Hosszu’s hero when she was growing up was Krisztina Egerszegi, who won five individual gold medals in three consecutive Games between 1988 and 1996.
“For us Hungarians, it’s not that ‘maybe if you are good you can one day go to the Olympics’,” said the swimmer known as the “Iron Lady”, who won three medals. gold at the Rio 2016 Games.
“For me, they expected me not to go, but to win and not just once but over and over again.”
– ‘Hungarian school’ –
The Hungarian 38 swim team for Tokyo includes stars such as Hosszu and new sensation Kristof Milak, 21, favorite to win the 200-meter butterfly after breaking Michael Phelps’ world record in 2019.
“It defies sporting seriousness for a country of this size to succeed as it does,” Gergely Csurka of the Hungarian Swimming Federation told AFP.
According to Csurka, the tradition is built on successive generations of inspiring swimmers and coaches, including Tamas Szechy, who led Egerszegi to Olympic glory.
Considered the patriarch of Hungarian swimming, Szechy, who died in 2004, coached eight swimmers to 15 Olympic medals, including eight gold, from 1972 to 1996.
One of them, Tamas Darnyi, was undefeated in the medley events between 1985 and 1993 and won four Olympic gold medals.
Szechy’s “Hungarian school” was based on long-distance medley swimming rather than specialist sprints, according to Csurka.
“Every child with potential is trained in the medley but geared towards the swimming, towards the 200m or 400m or more,” he said.
In addition to a national talent scouting network, Milak’s coach Attila Selmeci, a disciple of Szechy, points to Hungary’s other secret to success.
“Work Work Work!” he told AFP after a pre-Olympic training session with Milak in Kaposvar, southwest of Budapest.
“Coaches and swimmers work very hard, from morning to night, often in training camps away from their families.”
– Love of water –
A deeper source of Hungary’s love for water, however, can be traced to its centuries-old bathing and spa culture.
The country has more than 1,000 thermal springs, including more than 100 in Budapest alone, while Hungarians also flock to vacation spots such as Lake Balaton, the largest lake in Central Europe.
One of the first indoor swimming pools in continental Europe was opened in Budapest in 1930 and still functions as a national center for water sports.
Designed by Alfred Hajos, the first modern Olympic swimming champion in 1896, the pool did not need a heating system due to thermal water being pumped from the basement.

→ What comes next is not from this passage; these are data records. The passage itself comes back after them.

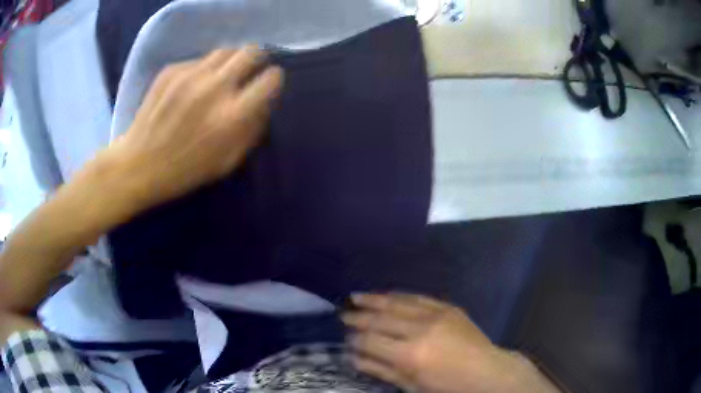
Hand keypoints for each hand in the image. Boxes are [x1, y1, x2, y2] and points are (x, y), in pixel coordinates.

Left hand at [107, 46, 282, 208]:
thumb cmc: (185, 170)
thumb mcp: (227, 162)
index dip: (273, 78)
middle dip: (256, 59)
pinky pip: (198, 60)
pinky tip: (191, 87)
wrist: (139, 164)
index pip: (270, 79)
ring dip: (230, 61)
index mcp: (232, 115)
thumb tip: (263, 103)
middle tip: (248, 70)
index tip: (268, 83)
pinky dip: (202, 70)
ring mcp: (190, 75)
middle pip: (251, 51)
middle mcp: (215, 88)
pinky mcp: (171, 71)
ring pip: (225, 51)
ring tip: (221, 76)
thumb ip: (251, 130)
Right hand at [343, 293, 559, 392]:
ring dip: (374, 299)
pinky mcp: (447, 307)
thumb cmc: (447, 387)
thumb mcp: (411, 386)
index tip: (345, 338)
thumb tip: (353, 357)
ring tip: (356, 296)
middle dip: (359, 317)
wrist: (487, 372)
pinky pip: (418, 297)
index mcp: (409, 355)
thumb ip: (381, 370)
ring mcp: (435, 314)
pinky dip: (399, 296)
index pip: (370, 341)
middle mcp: (419, 329)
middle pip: (380, 319)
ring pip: (397, 302)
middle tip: (343, 314)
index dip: (354, 339)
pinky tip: (387, 294)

This meant that Hungarian swimmers and water polo players could train all year round, unlike their rivals elsewhere.
More recently, Hungarian Prime Minister Viktor Orban, a big sports fan, invested public funds in building state-of-the-art swimming pools all over the country, including the Duna Arena and Kaposvar complex, as well as programs for training for young children.
“No one should be more than 20 minutes from a swimming pool,” said Hungarian Secretary of State for Sport Tunde Szabo, herself an Olympic swimming medalist in 1992.
Back at the Duna Arena, Hosszu said the Hungarian swimmers were “lucky”.
“We are well supported, and it does not happen elsewhere.”